── Exercise material ──

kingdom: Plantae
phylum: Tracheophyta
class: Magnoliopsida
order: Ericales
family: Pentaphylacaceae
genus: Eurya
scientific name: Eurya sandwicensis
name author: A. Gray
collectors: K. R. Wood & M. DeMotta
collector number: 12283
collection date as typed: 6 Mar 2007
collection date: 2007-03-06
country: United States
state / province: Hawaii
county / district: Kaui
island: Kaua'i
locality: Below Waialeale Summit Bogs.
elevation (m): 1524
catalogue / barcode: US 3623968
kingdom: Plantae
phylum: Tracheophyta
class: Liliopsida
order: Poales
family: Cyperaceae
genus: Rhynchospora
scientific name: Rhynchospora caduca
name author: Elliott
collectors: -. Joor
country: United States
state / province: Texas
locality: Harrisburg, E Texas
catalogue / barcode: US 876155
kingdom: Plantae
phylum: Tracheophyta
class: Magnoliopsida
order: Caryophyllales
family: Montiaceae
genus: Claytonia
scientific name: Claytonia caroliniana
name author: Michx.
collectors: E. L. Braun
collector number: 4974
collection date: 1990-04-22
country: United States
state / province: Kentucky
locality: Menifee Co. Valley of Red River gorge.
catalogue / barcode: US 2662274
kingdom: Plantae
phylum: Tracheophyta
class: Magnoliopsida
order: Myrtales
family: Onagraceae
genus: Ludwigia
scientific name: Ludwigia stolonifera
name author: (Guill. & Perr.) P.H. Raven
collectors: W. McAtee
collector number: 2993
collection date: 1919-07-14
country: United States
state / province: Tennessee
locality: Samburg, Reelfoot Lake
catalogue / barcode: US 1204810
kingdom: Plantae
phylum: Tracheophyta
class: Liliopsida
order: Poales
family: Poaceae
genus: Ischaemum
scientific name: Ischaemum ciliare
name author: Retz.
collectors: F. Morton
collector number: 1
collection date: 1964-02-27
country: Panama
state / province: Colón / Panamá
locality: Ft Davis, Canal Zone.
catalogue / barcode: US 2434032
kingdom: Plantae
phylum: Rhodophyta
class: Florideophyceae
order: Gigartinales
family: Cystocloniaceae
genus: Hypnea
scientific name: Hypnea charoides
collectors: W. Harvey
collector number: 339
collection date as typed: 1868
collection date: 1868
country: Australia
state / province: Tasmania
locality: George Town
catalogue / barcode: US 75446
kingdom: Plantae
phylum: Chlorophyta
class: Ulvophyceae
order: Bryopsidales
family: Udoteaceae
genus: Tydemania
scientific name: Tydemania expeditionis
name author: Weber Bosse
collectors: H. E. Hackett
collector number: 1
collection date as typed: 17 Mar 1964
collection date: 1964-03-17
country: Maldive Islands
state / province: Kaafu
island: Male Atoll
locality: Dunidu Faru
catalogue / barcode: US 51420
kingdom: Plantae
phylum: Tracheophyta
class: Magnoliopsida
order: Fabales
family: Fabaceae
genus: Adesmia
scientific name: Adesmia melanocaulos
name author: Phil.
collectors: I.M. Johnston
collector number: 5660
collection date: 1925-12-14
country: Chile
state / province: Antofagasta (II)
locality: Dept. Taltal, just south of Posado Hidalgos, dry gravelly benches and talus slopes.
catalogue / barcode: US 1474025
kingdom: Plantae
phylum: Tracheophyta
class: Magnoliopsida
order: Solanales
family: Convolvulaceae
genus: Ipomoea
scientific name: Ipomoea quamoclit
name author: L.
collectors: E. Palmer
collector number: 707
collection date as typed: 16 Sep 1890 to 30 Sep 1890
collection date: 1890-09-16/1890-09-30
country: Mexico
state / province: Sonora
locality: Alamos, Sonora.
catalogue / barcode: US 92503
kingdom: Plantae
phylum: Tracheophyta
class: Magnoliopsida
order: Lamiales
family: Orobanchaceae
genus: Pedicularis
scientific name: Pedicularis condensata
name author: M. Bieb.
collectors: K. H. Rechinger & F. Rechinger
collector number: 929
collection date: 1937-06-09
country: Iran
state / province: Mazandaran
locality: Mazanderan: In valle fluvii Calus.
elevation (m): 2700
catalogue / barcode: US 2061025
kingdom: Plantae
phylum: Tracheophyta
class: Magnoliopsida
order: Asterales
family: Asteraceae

───

# Stated exercise
Can you reproduce the entries above with every "locality" changed to "site" and nothing else altered?

# Solution
kingdom: Plantae
phylum: Tracheophyta
class: Magnoliopsida
order: Ericales
family: Pentaphylacaceae
genus: Eurya
scientific name: Eurya sandwicensis
name author: A. Gray
collectors: K. R. Wood & M. DeMotta
collector number: 12283
collection date as typed: 6 Mar 2007
collection date: 2007-03-06
country: United States
state / province: Hawaii
county / district: Kaui
island: Kaua'i
site: Below Waialeale Summit Bogs.
elevation (m): 1524
catalogue / barcode: US 3623968
kingdom: Plantae
phylum: Tracheophyta
class: Liliopsida
order: Poales
family: Cyperaceae
genus: Rhynchospora
scientific name: Rhynchospora caduca
name author: Elliott
collectors: -. Joor
country: United States
state / province: Texas
site: Harrisburg, E Texas
catalogue / barcode: US 876155
kingdom: Plantae
phylum: Tracheophyta
class: Magnoliopsida
order: Caryophyllales
family: Montiaceae
genus: Claytonia
scientific name: Claytonia caroliniana
name author: Michx.
collectors: E. L. Braun
collector number: 4974
collection date: 1990-04-22
country: United States
state / province: Kentucky
site: Menifee Co. Valley of Red River gorge.
catalogue / barcode: US 2662274
kingdom: Plantae
phylum: Tracheophyta
class: Magnoliopsida
order: Myrtales
family: Onagraceae
genus: Ludwigia
scientific name: Ludwigia stolonifera
name author: (Guill. & Perr.) P.H. Raven
collectors: W. McAtee
collector number: 2993
collection date: 1919-07-14
country: United States
state / province: Tennessee
site: Samburg, Reelfoot Lake
catalogue / barcode: US 1204810
kingdom: Plantae
phylum: Tracheophyta
class: Liliopsida
order: Poales
family: Poaceae
genus: Ischaemum
scientific name: Ischaemum ciliare
name author: Retz.
collectors: F. Morton
collector number: 1
collection date: 1964-02-27
country: Panama
state / province: Colón / Panamá
site: Ft Davis, Canal Zone.
catalogue / barcode: US 2434032
kingdom: Plantae
phylum: Rhodophyta
class: Florideophyceae
order: Gigartinales
family: Cystocloniaceae
genus: Hypnea
scientific name: Hypnea charoides
collectors: W. Harvey
collector number: 339
collection date as typed: 1868
collection date: 1868
country: Australia
state / province: Tasmania
site: George Town
catalogue / barcode: US 75446
kingdom: Plantae
phylum: Chlorophyta
class: Ulvophyceae
order: Bryopsidales
family: Udoteaceae
genus: Tydemania
scientific name: Tydemania expeditionis
name author: Weber Bosse
collectors: H. E. Hackett
collector number: 1
collection date as typed: 17 Mar 1964
collection date: 1964-03-17
country: Maldive Islands
state / province: Kaafu
island: Male Atoll
site: Dunidu Faru
catalogue / barcode: US 51420
kingdom: Plantae
phylum: Tracheophyta
class: Magnoliopsida
order: Fabales
family: Fabaceae
genus: Adesmia
scientific name: Adesmia melanocaulos
name author: Phil.
collectors: I.M. Johnston
collector number: 5660
collection date: 1925-12-14
country: Chile
state / province: Antofagasta (II)
site: Dept. Taltal, just south of Posado Hidalgos, dry gravelly benches and talus slopes.
catalogue / barcode: US 1474025
kingdom: Plantae
phylum: Tracheophyta
class: Magnoliopsida
order: Solanales
family: Convolvulaceae
genus: Ipomoea
scientific name: Ipomoea quamoclit
name author: L.
collectors: E. Palmer
collector number: 707
collection date as typed: 16 Sep 1890 to 30 Sep 1890
collection date: 1890-09-16/1890-09-30
country: Mexico
state / province: Sonora
site: Alamos, Sonora.
catalogue / barcode: US 92503
kingdom: Plantae
phylum: Tracheophyta
class: Magnoliopsida
order: Lamiales
family: Orobanchaceae
genus: Pedicularis
scientific name: Pedicularis condensata
name author: M. Bieb.
collectors: K. H. Rechinger & F. Rechinger
collector number: 929
collection date: 1937-06-09
country: Iran
state / province: Mazandaran
site: Mazanderan: In valle fluvii Calus.
elevation (m): 2700
catalogue / barcode: US 2061025
kingdom: Plantae
phylum: Tracheophyta
class: Magnoliopsida
order: Asterales
family: Asteraceae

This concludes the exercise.